WHAT THE TASK ASKS »
The required output is a copy of each line in the material below that includes "Figure".

SUPPLIED INFORMATION »
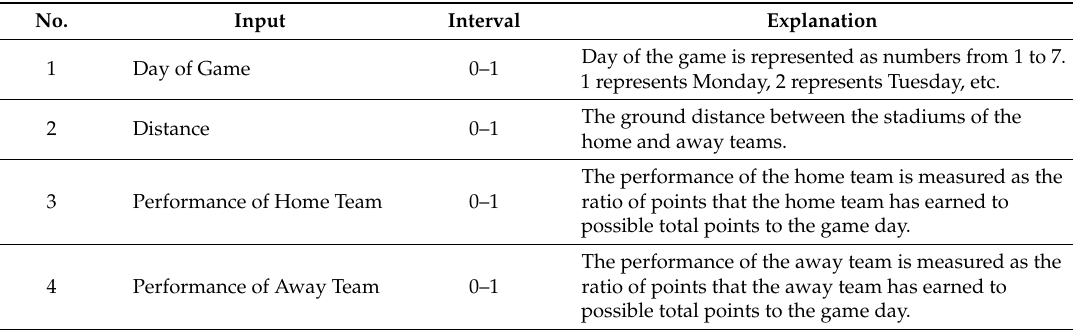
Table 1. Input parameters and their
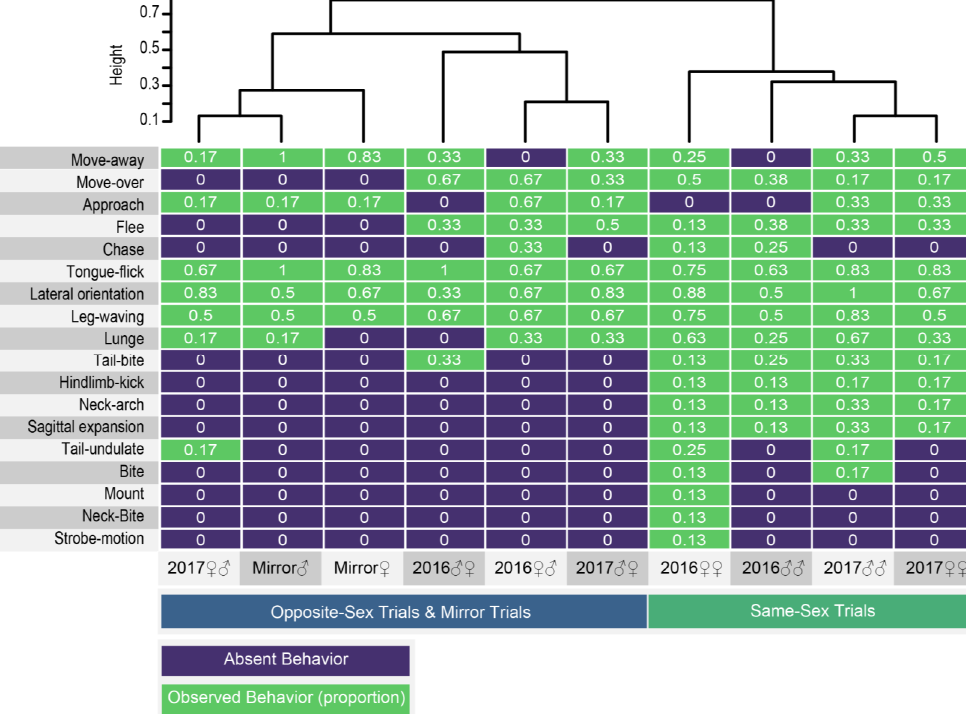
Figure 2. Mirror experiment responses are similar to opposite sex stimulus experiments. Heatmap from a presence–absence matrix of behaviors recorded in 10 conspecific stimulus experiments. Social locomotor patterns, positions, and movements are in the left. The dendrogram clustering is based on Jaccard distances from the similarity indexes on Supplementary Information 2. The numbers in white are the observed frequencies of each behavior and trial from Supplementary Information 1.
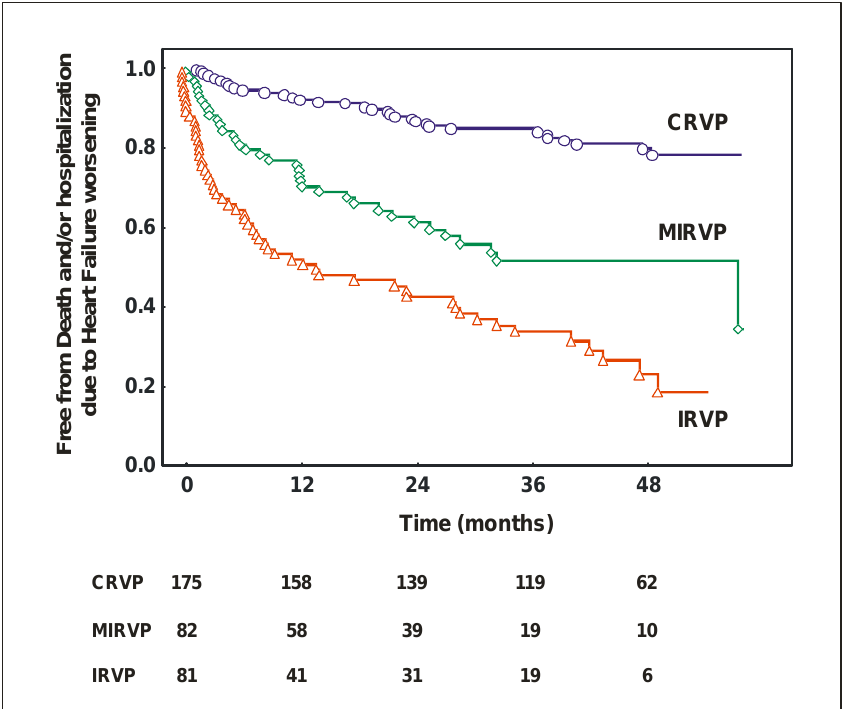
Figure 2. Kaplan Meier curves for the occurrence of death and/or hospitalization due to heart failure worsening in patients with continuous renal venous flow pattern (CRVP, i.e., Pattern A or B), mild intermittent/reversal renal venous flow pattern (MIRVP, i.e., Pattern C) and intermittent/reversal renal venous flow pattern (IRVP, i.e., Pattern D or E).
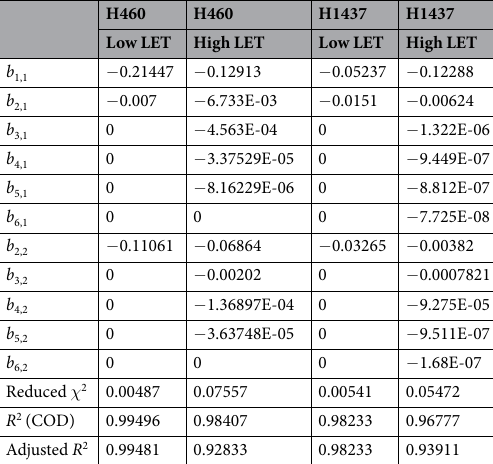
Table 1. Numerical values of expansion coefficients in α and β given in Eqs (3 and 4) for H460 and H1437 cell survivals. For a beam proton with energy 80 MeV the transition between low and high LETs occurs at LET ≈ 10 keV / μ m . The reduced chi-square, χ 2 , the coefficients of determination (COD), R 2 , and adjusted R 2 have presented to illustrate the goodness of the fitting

SOLUTION TO THE PROBLEM »
Figure 2. Mirror experiment responses are similar to opposite sex stimulus experiments. Heatmap from a presence–absence matrix of behaviors recorded in 10 conspecific stimulus experiments. Social locomotor patterns, positions, and movements are in the left. The dendrogram clustering is based on Jaccard distances from the similarity indexes on Supplementary Information 2. The numbers in white are the observed frequencies of each behavior and trial from Supplementary Information 1.
Figure 2. Kaplan Meier curves for the occurrence of death and/or hospitalization due to heart failure worsening in patients with continuous renal venous flow pattern (CRVP, i.e., Pattern A or B), mild intermittent/reversal renal venous flow pattern (MIRVP, i.e., Pattern C) and intermittent/reversal renal venous flow pattern (IRVP, i.e., Pattern D or E).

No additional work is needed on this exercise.